Le chevalier de La Pause


Malgré le peu de confiance qu’on accorde généralement au sieur de C. il faut bien le citer puisqu’il est à peu près le seul à nommer les petits comparses de Bigot, les autres mémorialistes se contentant de nous faire connaître les grands coupables.

Le sieur de C. dit donc du chevalier de La Pause :

« On travailla, dit-il, dans les mois de mai et de juin de cette année 1755 à un chemin de Chambly au portage Beaucour. Le régiment de Guyenne y fut employé. M. de La Pause, aide-major, en eut le détail et dirigea cet ouvrage. C’est dans ces travaux qu’il a commencé à se faire connaître des généraux. Ce chemin fut pratiqué sur le terrain le plus beau et le plus uni de ce canton. Cependant la dépense n’en fut pas moins grande. Car environ deux cent vingt toises de chemin sur un si beau lieu ont coûté au roi une somme de soixante-trois mille livres sans y compter la perte des outils. Il est bien étrange qu’à des frais aussi extrêmes ce chemin n’ait pas été fini. Aussi cet officier fut-il en état de se faire un équipage. Il parut avec pompe parmi nos grands ; il en fut goûté, et c’est ce qui lui a procuré son avancement. Il était d’usage pour les dépenses qui se faisaient ci-devant dans les postes lorsqu’il n’y avait pas d’ingénieur, que le paiement en fût expédié par le garde-magasin avec le visa du commissaire et du commandant. Cette coutume fut abandonnée. M. de La Pause arrangeait tout lui-même. Il faisait le rôle des travailleurs, faisait de même les certificats, et en recevait le paiement. Grâce à cet arrangement, la fraude ne pouvait être connu que de lui ».[1]

M. de La Pause, disons-le à l’honneur des régiments de Montcalm, fut le seul officier régulier qui se compromit dans les dernières années du régime français. Disons de M. de La Pause que son seul accusateur est le sieur de C. Ceux qui ne croient pas aux dénonciations du sieur de C. ont donc le droit de croire en l’innocence de cet officier.

M. de La Pause avait nom Jean-Guillaume-Charles de Plantavit de Margov comte de La Pause.

Il était officier au régiment de Guyenne et il était passé ici en 1755. M. de La Pause était un ami intime du chevalier de Lévis et c’est lui qui lui obtint la croix de Saint-Louis à son retour en France. Il décéda maréchal de Camp le 9 mars 1804.

Le sieur de C. est le seul contemporain du chevalier de La Pause qui ait tenté de salir sa réputation.

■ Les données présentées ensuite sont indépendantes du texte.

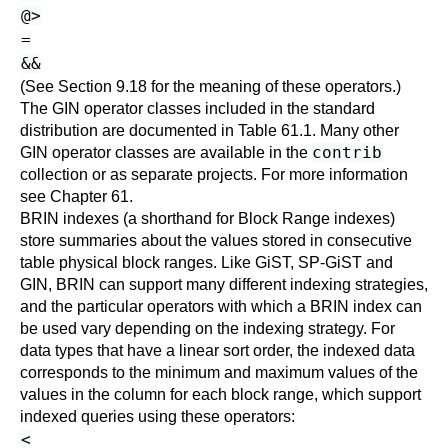
@>
=
&&
(See
Section 9.18
for the meaning of these operators.)
The GIN operator classes included in the standard
distribution are documented in
Table 61.1
. Many other
contrib
GIN operator classes are available in the
collection or as separate projects. For more information
see
Chapter 61
.
BRIN indexes (a shorthand for Block Range indexes)
store summaries about the values stored in consecutive
table physical block ranges. Like GiST, SP-GiST and
GIN, BRIN can support many different indexing strategies,
and the particular operators with which a BRIN index can
be used vary depending on the indexing strategy. For
data types that have a linear sort order, the indexed data
corresponds to the minimum and maximum values of the
values in the column for each block range, which support
indexed queries using these operators:
<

Tous les autres font l’éloge de ses talents, de sa délicatesse, de son honnêteté.[2]

  1. Rapport de l’Archiviste de la province, 1924-25, p. 135.
  2. La plupart des Mémoires du chevalier de La Pause sur la Nouvelle-France ont été publiés dans les Rapports de l’Archiviste de la province de Québec, années 1931-1932, 1932-1933, 1933-1934. Ces Mémoires, au nombre d’une quarantaine, démontrent que Montcalm et Lévis ne se trompaient pas en mettant toute leur confiance en cet officier.